Recodification - Nouveau Code Civil - Droit des obligations

Ecrit par Lexalert
Photo: 드림포유  

Le ministre de Justice a annoncé une recodification pour 2017. Un des chantiers est le Nouveau Code Civil. Ci-dessous plus d’informations concernant le droit des obligations.

Lignes directrices de la réforme

Le droit des obligations occupe une place centrale dans la réforme. Le droit des obligations constitue en effet la clé de voûte du droit patrimonial dans son ensemble. Cette partie est prioritaire parce que les autres parties en dépendent. Les travaux dans ce domaine sont déjà les plus avancés. Il est parfaitement possible d’introduire cette partie sans devoir attendre l’achèvement des autres parties. À cet égard, il peut être renvoyé à la récente ordonnance française modifiant le Code civil en ce qui concerne le droit des obligations et de la preuve (ordonnance n° 2016-131 du 10 février 2016 portant réforme du droit des contrats, du régime général et de la preuve des obligations). Dès que la partie relative au droit des obligations sera achevée, la modernisation de la partie relative aux conventions particulières (acquisition, entreprise, etc.) sera immédiatement entamée.

L’introduction de la partie relative au droit des obligations s’accompagnera d’un régime transitoire légal. La question de savoir si un certain nombre de dispositions modificatives sont également nécessaires dans d’autres parties du code sera examinée.

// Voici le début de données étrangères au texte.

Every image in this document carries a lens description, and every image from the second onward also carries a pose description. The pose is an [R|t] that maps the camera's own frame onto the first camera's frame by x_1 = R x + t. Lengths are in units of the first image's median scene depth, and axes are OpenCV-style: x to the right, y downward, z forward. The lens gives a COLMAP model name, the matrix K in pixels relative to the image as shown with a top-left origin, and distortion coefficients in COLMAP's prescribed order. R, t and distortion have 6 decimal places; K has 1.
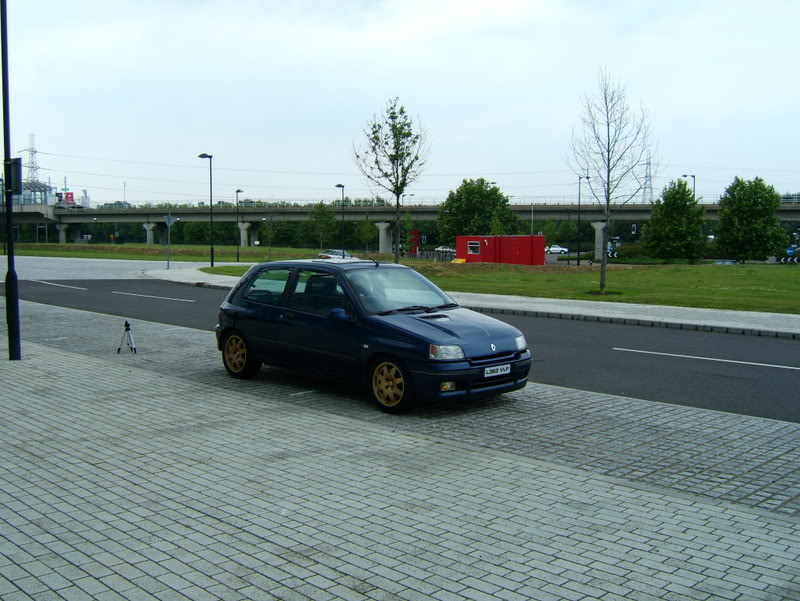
lens RADIAL K [[846.9, 0, 395.1], [0, 846.9, 301.8], [0, 0, 1]] dist [-0.084580, 0.000000]
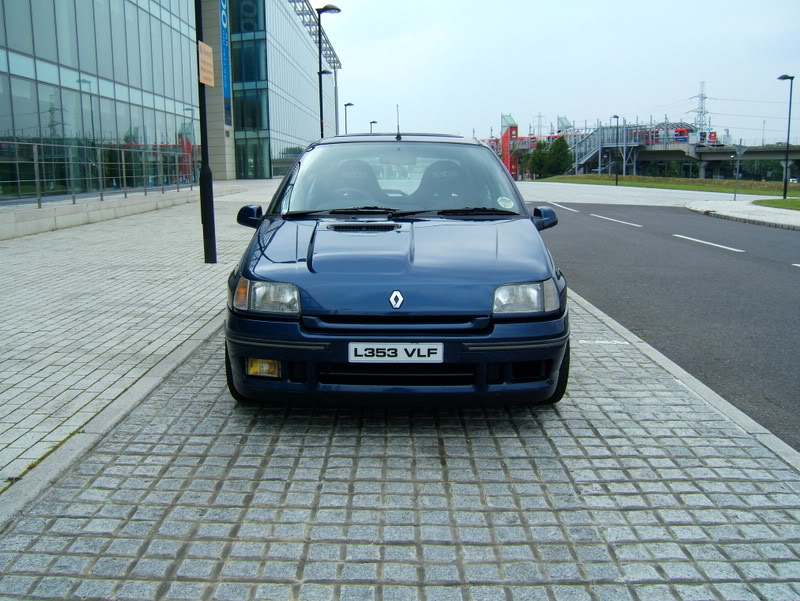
lens RADIAL K [[758.1, 0, 384.4], [0, 758.1, 321.4], [0, 0, 1]] dist [-0.095887, 0.000000]
pose [[0.690463, 0.131125, -0.711384, 0.115572], [-0.048347, 0.989600, 0.135481, 0.003622], [0.721750, -0.059151, 0.689621, 0.212540]]
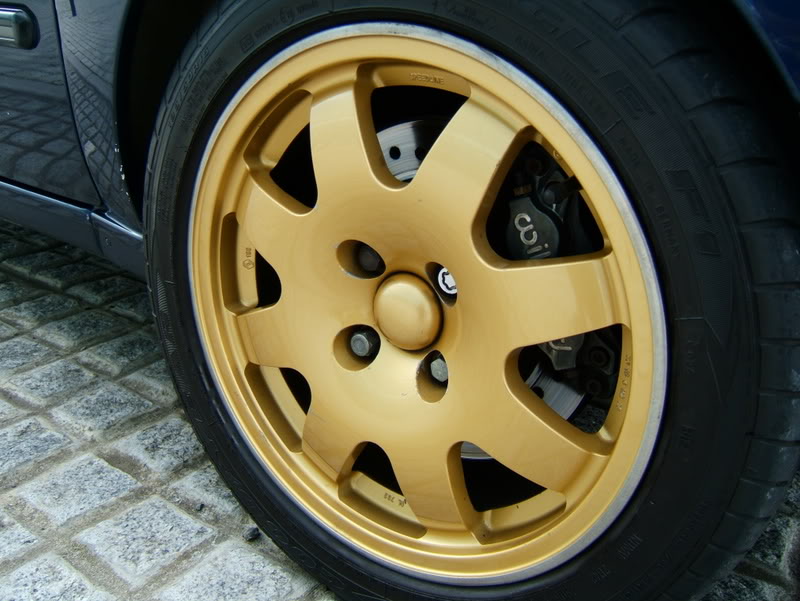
lens RADIAL K [[758.1, 0, 397.8], [0, 758.1, 303.2], [0, 0, 1]] dist [-0.095887, 0.000000]
pose [[0.985796, -0.034039, 0.164463, -0.005212], [-0.016582, 0.954736, 0.296991, 0.021596], [-0.167128, -0.295499, 0.940611, 0.270228]]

Comme déjà indiqué, il convient de rechercher un nouvel équilibre entre l’autonomie de la volonté des parties contractantes et le rôle du juge en tant que gardien des intérêts des parties faibles et des intérêts sociaux. Le principe de base selon lequel les parties doivent pouvoir régler leurs relations juridiques mutuelles autant que possible comme elles l’entendent est maintenu dans son intégralité. À certains niveaux, cette autonomie des parties peut même être renforcée et le rôle du juge réduit (concernant par exemple la résiliation du contrat). Dans d’autres cas, le juge se verra justement accorder une plus grande liberté d’action afin de pouvoir prendre des mesures correctrices (par  exemple,  lorsque  l’exécution  du  contrat  est  gravement  perturbée  par  des  circonstances imprévues ou lorsqu’il s’avère qu’une partie contractante est victime d’un abus de circonstances).

Exemples concrets

Les principales propositions et pistes de réflexion sont les suivantes:

  • l’actualisation et la modernisation de la structure actuelle en prévoyant un plan cohérent et lisible, qui établira une distinction entre, d’une part, les “sources d’obligations” et, d’autre part, le “régime général de l’obligation” applicable à chaque obligation;
  • le règlement des sources d’obligations dans la loi, dont certaines reposent actuellement sur un fondement purement jurisprudentiel et dont les effets sont en outre parfois incertains (enrichissement sans cause, expression de la volonté unilatérale);
  • la codification de la jurisprudence en vue de la sécurité juridique;
  • le règlement du contrat entre plusieurs parties et des effets de contrats connexes;
  • le règlement de la phase précontractuelle (négociations, offre, acceptation
  • la réalisation de contrats électroniques;
  • l’offre de protection lorsque le contrat résulte de l’abus de circonstances par l’une des parties au détriment de l’autre (appelé “lésion qualifiée”);
  • un nouvel examen des ‘contrats interdits’ qui renferment actuellement des concepts abstraits comme ‘sujet’, ‘cause’, ‘ordre public’, ‘bonnes mœurs’, ‘droit contraignant’;
  • une  modernisation de  la  théorie  des  nullités  (notamment la  nullité  partielle,  la  réduction,  la conversion), dans le cadre de laquelle le juge recevra une plus grande marge de manœuvre en vue d’une application optimale de cette sanction;
  • la problématique de la perturbation de l’exécution du contrat par des circonstances imprévisibles (appelée “théorie de l’imprévision”)
  • la possibilité pour une partie contractante de mettre fin unilatéralement au contrat en cas de manquement, par notification au débiteur défaillant;
  • la possibilité de solutions anticipatives (“anticipatory breach” ou “violation anticipative”);
  • l’instauration de sanctions davantage taillées sur mesure en cas de manquement, comme la réduction de prix;
  • une  réflexion sur  l’opportunité de  reconnaître des  clauses ayant  une  fonction coercitive afin d’inciter une partie contractante à respecter le contrat (clauses pénales) au lieu des actuelles clauses indemnitaires qui ont une fonction purement indemnitaire et sur le pouvoir de contrôle du juge en l’espèce (droit de modération);
  • un réexamen des effets de la résiliation de contrats et des obligations  de restitution qui en découlent;
  • l’introduction d’un régime légal pour la cession de contrat.